● **TRECHO DA PÁGINA**

┄┄┄┄┄┄

Roubo de obras raras

Reproduzido do site do Estadão:

SÃO PAULO – Três ladrões roubaram nesta quinta-feira, 2, 15 volumes de livros da biblioteca do Instituto de Botânica do Estado de São Paulo, na Avenida Miguel Stéfano, na Água Funda, zona sul da capital paulista. O assalto foi por volta das 16h. Dois homens armados com revólveres renderam dois seguranças, três funcionários e dois estagiários antes de roubar os livros.

No ano passado, diretores do Instituto de Botânica já haviam recebido um ofício da Superintendência da Polícia Federal do Rio de Janeiro informando que detentos de um presídio fluminense tinham uma lista de obras raras de botânica que deveriam ser roubadas. As conversas foram interceptadas pelos federais e comunicada aos diretores da biblioteca.

Desde então, os livros foram trancados em uma sala especial, com grades e câmeras de vigilância. “Só não imaginamos que o roubo ocorreria em pleno dia”, diz a diretora do Instituto de Botânica, Vera Bononi.

Antes de praticar o assalto, os ladrões almoçaram no restaurante do Instituto de Botânica. Entraram calmamente na biblioteca e fizeram consultas no computador, como se quisessem localizar o livro. Romperam o silêncio do local anunciando o assalto. Um revólver foi apontado para a cabeça da bibliotecária, que os levou para as obras desejadas. “Eles já sabiam o que queriam”, disse Vera.

Investigação. Segundo o delegado Enjolras Relo de Araújo, titular do 83.º DP (Parque Bristol), que investiga o caso, disse que os ladrões ainda disseram: “É encomenda internacional”. “O normal desse tipo de ação é o furto e não o roubo. Esse caso mostra certa organização dos bandidos. O material tem valor histórico”, disse o delegado Adalberto Barbosa, titular da 2.ª Delegacia Seccional.

┄┄┄┄┄┄

● **ATIVIDADES PROPOSTAS**
**a)** Reproduza fielmente o trecho da notícia que começa pelas palavras contendo "SÃO PAULO – Três" e se encerra em "roubar os livros.".
**b)** Relacione todas as pessoas identificadas pelo nome na notícia.
Baseie-se exclusivamente na notícia acima.

● **INFORMAÇÕES APRESENTADAS**

┄┄┄┄┄┄

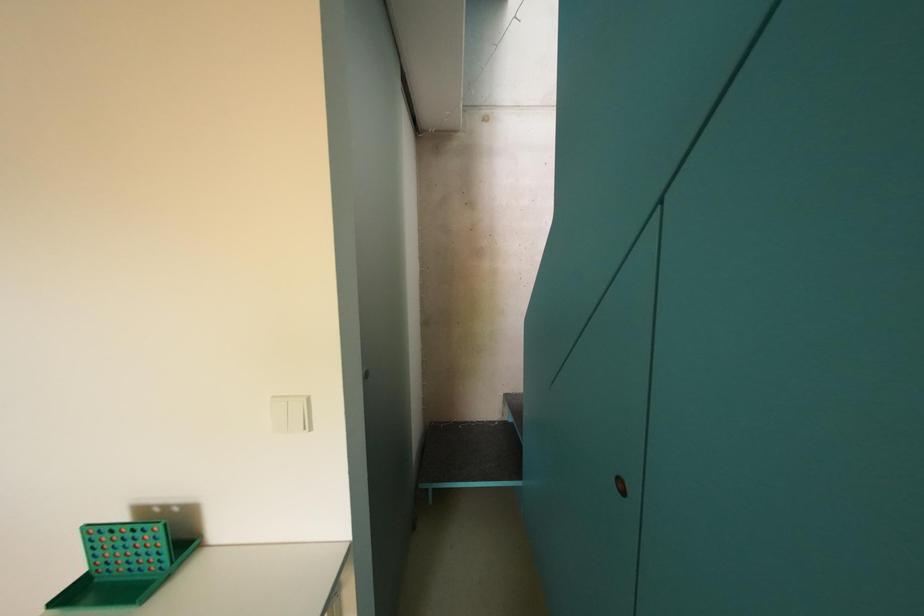
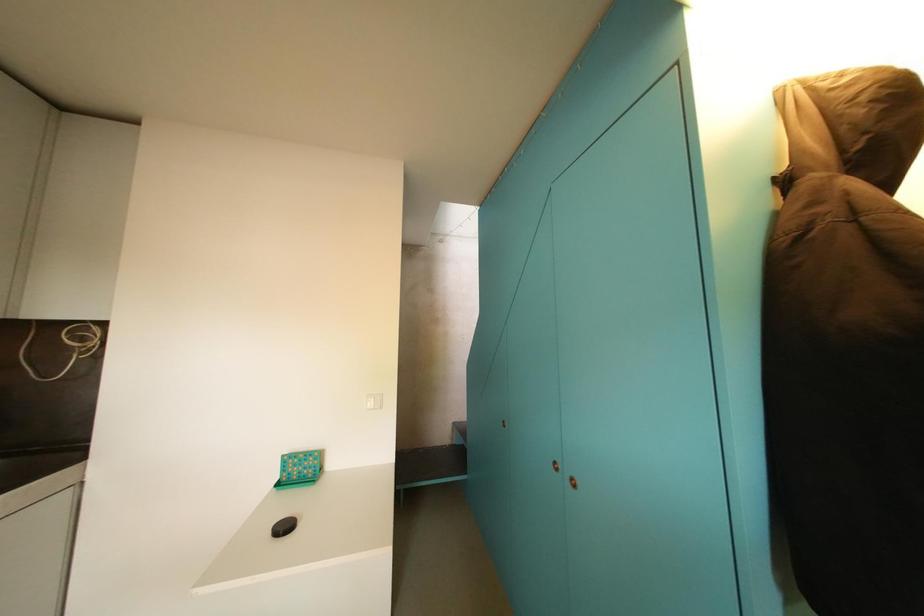
Question: The first image is from the beginning of the video and the second image is from the end. How did the camera likely rotate when shooting the video?

Choices:
 (A) Left
 (B) Right
 (C) Up
 (D) Down

Answer: (B)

┄┄┄┄┄┄

● **EXERCÍCIO RESOLVIDO**
**a)**
SÃO PAULO – Três ladrões roubaram nesta quinta-feira, 2, 15 volumes de livros da biblioteca do Instituto de Botânica do Estado de São Paulo, na Avenida Miguel Stéfano, na Água Funda, zona sul da capital paulista. O assalto foi por volta das 16h. Dois homens armados com revólveres renderam dois seguranças, três funcionários e dois estagiários antes de roubar os livros.

**b)** Vera Bononi; Enjolras Relo de Araújo; Adalberto Barbosa.